**JOB ITEM**
Copy the data precisely, keeping every character.

**Data records**

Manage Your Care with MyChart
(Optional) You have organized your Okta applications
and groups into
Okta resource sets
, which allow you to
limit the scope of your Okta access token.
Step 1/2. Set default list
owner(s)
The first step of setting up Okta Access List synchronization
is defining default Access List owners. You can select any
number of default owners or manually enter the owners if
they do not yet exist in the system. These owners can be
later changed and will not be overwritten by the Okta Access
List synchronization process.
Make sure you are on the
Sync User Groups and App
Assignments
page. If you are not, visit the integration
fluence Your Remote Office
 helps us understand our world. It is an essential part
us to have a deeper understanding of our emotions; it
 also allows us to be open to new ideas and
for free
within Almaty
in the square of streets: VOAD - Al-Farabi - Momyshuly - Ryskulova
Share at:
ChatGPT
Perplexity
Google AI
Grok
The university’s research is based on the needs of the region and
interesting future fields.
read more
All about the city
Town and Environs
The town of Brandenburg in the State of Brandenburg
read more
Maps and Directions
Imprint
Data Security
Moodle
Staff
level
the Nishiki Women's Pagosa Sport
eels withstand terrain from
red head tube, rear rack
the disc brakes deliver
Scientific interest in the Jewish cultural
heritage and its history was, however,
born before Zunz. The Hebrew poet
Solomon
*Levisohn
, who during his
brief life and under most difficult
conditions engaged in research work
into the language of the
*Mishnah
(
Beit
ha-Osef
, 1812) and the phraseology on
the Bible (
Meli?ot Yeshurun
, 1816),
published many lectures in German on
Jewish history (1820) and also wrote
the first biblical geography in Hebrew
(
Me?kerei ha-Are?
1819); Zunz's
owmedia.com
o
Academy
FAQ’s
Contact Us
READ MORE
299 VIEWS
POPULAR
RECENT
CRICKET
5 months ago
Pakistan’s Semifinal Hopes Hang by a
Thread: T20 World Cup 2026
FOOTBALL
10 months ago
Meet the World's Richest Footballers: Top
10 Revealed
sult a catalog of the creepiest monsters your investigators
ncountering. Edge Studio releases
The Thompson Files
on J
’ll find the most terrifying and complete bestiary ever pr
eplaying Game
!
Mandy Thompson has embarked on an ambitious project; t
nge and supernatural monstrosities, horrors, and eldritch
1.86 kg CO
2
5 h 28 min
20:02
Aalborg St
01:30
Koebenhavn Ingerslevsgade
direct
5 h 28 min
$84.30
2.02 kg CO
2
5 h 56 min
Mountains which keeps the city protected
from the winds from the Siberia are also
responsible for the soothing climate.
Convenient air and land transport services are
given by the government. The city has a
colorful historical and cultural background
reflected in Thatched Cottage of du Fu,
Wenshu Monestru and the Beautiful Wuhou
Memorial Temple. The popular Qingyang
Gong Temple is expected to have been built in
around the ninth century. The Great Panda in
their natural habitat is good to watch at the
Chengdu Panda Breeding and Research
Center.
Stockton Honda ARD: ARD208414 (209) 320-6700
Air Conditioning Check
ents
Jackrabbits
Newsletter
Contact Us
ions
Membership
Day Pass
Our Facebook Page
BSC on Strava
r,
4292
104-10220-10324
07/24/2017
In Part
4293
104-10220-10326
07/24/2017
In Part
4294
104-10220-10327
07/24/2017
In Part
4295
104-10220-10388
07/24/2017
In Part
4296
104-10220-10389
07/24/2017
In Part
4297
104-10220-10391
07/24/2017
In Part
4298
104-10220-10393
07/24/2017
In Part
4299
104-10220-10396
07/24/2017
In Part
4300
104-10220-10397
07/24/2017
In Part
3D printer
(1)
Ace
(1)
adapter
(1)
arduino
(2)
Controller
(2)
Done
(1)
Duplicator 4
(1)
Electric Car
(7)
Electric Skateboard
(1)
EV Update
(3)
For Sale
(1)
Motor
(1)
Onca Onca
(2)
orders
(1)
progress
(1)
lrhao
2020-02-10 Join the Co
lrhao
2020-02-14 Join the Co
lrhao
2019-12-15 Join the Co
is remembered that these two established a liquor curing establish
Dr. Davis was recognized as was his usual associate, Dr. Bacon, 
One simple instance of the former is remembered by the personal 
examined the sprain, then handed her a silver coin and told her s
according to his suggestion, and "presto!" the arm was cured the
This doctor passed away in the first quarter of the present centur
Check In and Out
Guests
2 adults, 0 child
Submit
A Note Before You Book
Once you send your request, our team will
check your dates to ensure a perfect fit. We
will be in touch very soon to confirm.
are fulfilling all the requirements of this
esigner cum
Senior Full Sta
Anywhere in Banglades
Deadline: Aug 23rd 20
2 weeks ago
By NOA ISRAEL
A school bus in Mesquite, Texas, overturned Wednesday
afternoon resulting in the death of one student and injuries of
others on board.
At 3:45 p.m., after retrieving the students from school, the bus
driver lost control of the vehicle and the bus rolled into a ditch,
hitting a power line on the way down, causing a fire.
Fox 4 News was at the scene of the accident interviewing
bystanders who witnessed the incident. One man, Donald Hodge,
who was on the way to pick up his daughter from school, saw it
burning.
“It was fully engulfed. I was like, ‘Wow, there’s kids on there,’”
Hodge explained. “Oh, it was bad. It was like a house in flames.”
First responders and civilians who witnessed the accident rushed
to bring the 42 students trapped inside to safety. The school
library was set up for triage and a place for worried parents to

**ANSWER TO THE EXERCISE**
Manage Your Care with MyChart
(Optional) You have organized your Okta applications
and groups into
Okta resource sets
, which allow you to
limit the scope of your Okta access token.
Step 1/2. Set default list
owner(s)
The first step of setting up Okta Access List synchronization
is defining default Access List owners. You can select any
number of default owners or manually enter the owners if
they do not yet exist in the system. These owners can be
later changed and will not be overwritten by the Okta Access
List synchronization process.
Make sure you are on the
Sync User Groups and App
Assignments
page. If you are not, visit the integration
fluence Your Remote Office
 helps us understand our world. It is an essential part
us to have a deeper understanding of our emotions; it
 also allows us to be open to new ideas and
for free
within Almaty
in the square of streets: VOAD - Al-Farabi - Momyshuly - Ryskulova
Share at:
ChatGPT
Perplexity
Google AI
Grok
The university’s research is based on the needs of the region and
interesting future fields.
read more
All about the city
Town and Environs
The town of Brandenburg in the State of Brandenburg
read more
Maps and Directions
Imprint
Data Security
Moodle
Staff
level
the Nishiki Women's Pagosa Sport
eels withstand terrain from
red head tube, rear rack
the disc brakes deliver
Scientific interest in the Jewish cultural
heritage and its history was, however,
born before Zunz. The Hebrew poet
Solomon
*Levisohn
, who during his
brief life and under most difficult
conditions engaged in research work
into the language of the
*Mishnah
(
Beit
ha-Osef
, 1812) and the phraseology on
the Bible (
Meli?ot Yeshurun
, 1816),
published many lectures in German on
Jewish history (1820) and also wrote
the first biblical geography in Hebrew
(
Me?kerei ha-Are?
1819); Zunz's
owmedia.com
o
Academy
FAQ’s
Contact Us
READ MORE
299 VIEWS
POPULAR
RECENT
CRICKET
5 months ago
Pakistan’s Semifinal Hopes Hang by a
Thread: T20 World Cup 2026
FOOTBALL
10 months ago
Meet the World's Richest Footballers: Top
10 Revealed
sult a catalog of the creepiest monsters your investigators
ncountering. Edge Studio releases
The Thompson Files
on J
’ll find the most terrifying and complete bestiary ever pr
eplaying Game
!
Mandy Thompson has embarked on an ambitious project; t
nge and supernatural monstrosities, horrors, and eldritch
1.86 kg CO
2
5 h 28 min
20:02
Aalborg St
01:30
Koebenhavn Ingerslevsgade
direct
5 h 28 min
$84.30
2.02 kg CO
2
5 h 56 min
Mountains which keeps the city protected
from the winds from the Siberia are also
responsible for the soothing climate.
Convenient air and land transport services are
given by the government. The city has a
colorful historical and cultural background
reflected in Thatched Cottage of du Fu,
Wenshu Monestru and the Beautiful Wuhou
Memorial Temple. The popular Qingyang
Gong Temple is expected to have been built in
around the ninth century. The Great Panda in
their natural habitat is good to watch at the
Chengdu Panda Breeding and Research
Center.
Stockton Honda ARD: ARD208414 (209) 320-6700
Air Conditioning Check
ents
Jackrabbits
Newsletter
Contact Us
ions
Membership
Day Pass
Our Facebook Page
BSC on Strava
r,
4292
104-10220-10324
07/24/2017
In Part
4293
104-10220-10326
07/24/2017
In Part
4294
104-10220-10327
07/24/2017
In Part
4295
104-10220-10388
07/24/2017
In Part
4296
104-10220-10389
07/24/2017
In Part
4297
104-10220-10391
07/24/2017
In Part
4298
104-10220-10393
07/24/2017
In Part
4299
104-10220-10396
07/24/2017
In Part
4300
104-10220-10397
07/24/2017
In Part
3D printer
(1)
Ace
(1)
adapter
(1)
arduino
(2)
Controller
(2)
Done
(1)
Duplicator 4
(1)
Electric Car
(7)
Electric Skateboard
(1)
EV Update
(3)
For Sale
(1)
Motor
(1)
Onca Onca
(2)
orders
(1)
progress
(1)
lrhao
2020-02-10 Join the Co
lrhao
2020-02-14 Join the Co
lrhao
2019-12-15 Join the Co
is remembered that these two established a liquor curing establish
Dr. Davis was recognized as was his usual associate, Dr. Bacon, 
One simple instance of the former is remembered by the personal 
examined the sprain, then handed her a silver coin and told her s
according to his suggestion, and "presto!" the arm was cured the
This doctor passed away in the first quarter of the present centur
Check In and Out
Guests
2 adults, 0 child
Submit
A Note Before You Book
Once you send your request, our team will
check your dates to ensure a perfect fit. We
will be in touch very soon to confirm.
are fulfilling all the requirements of this
esigner cum
Senior Full Sta
Anywhere in Banglades
Deadline: Aug 23rd 20
2 weeks ago
By NOA ISRAEL
A school bus in Mesquite, Texas, overturned Wednesday
afternoon resulting in the death of one student and injuries of
others on board.
At 3:45 p.m., after retrieving the students from school, the bus
driver lost control of the vehicle and the bus rolled into a ditch,
hitting a power line on the way down, causing a fire.
Fox 4 News was at the scene of the accident interviewing
bystanders who witnessed the incident. One man, Donald Hodge,
who was on the way to pick up his daughter from school, saw it
burning.
“It was fully engulfed. I was like, ‘Wow, there’s kids on there,’”
Hodge explained. “Oh, it was bad. It was like a house in flames.”
First responders and civilians who witnessed the accident rushed
to bring the 42 students trapped inside to safety. The school
library was set up for triage and a place for worried parents to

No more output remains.